## Recorded information
========================

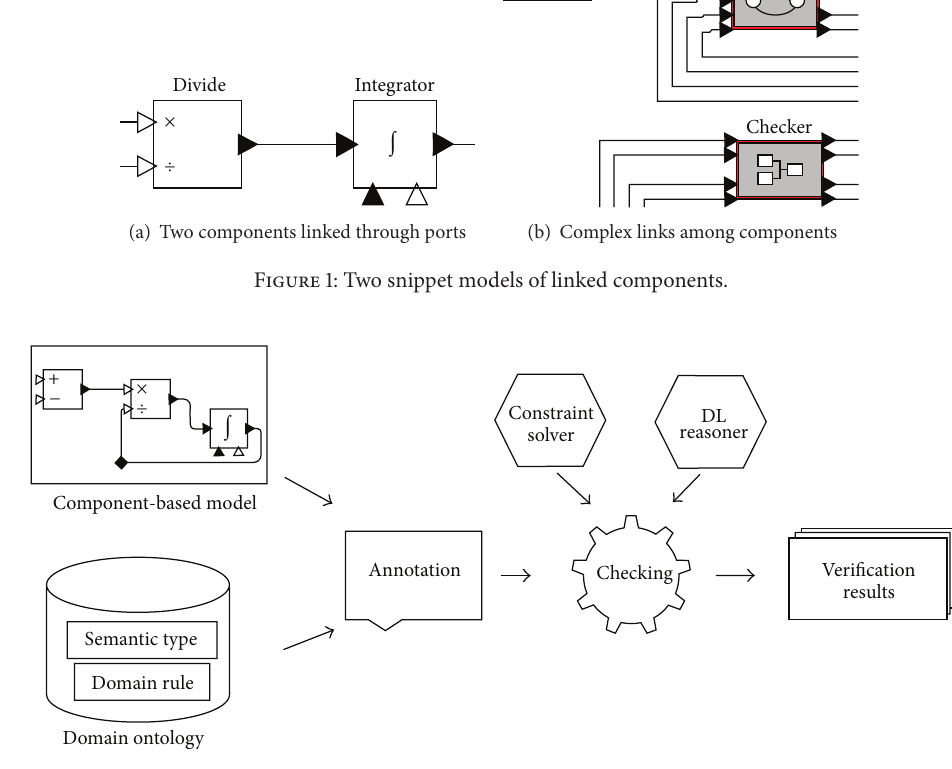
Figure 2: The overall framework of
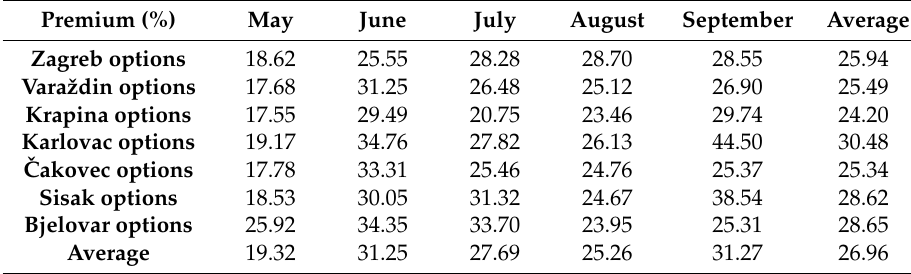
Table 5. Cost of premium relative to maximum weather derivative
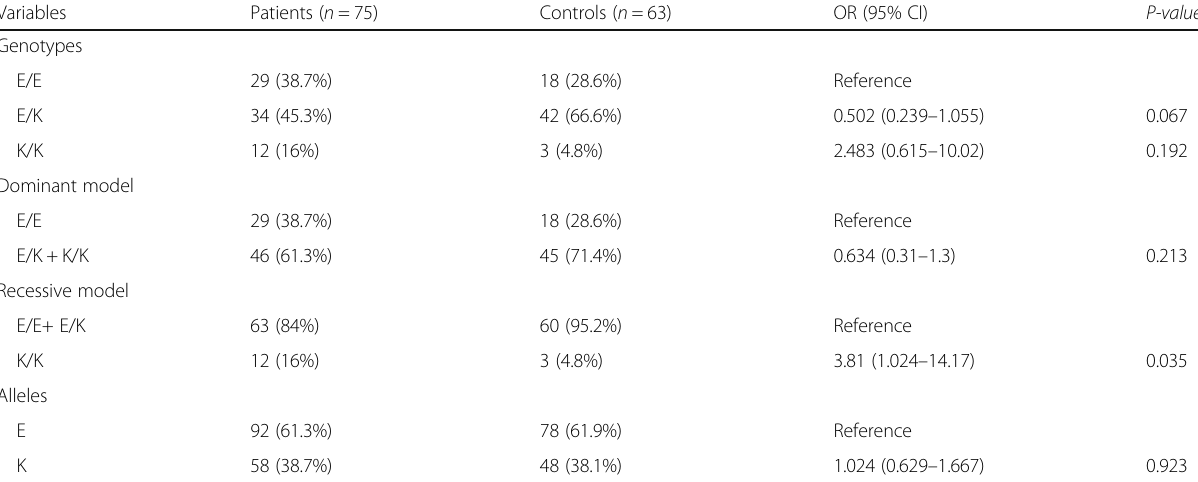
Table 2 Genetic characteristics of the T2DM patients and control groups Variables Patients ( n = 75)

========================

## Task requirements
Return all the data exactly, pictures omitted.

## Solved problem
Figure 2: The overall framework of
Table 5. Cost of premium relative to maximum weather derivative
Table 2 Genetic characteristics of the T2DM patients and control groups Variables Patients ( n = 75)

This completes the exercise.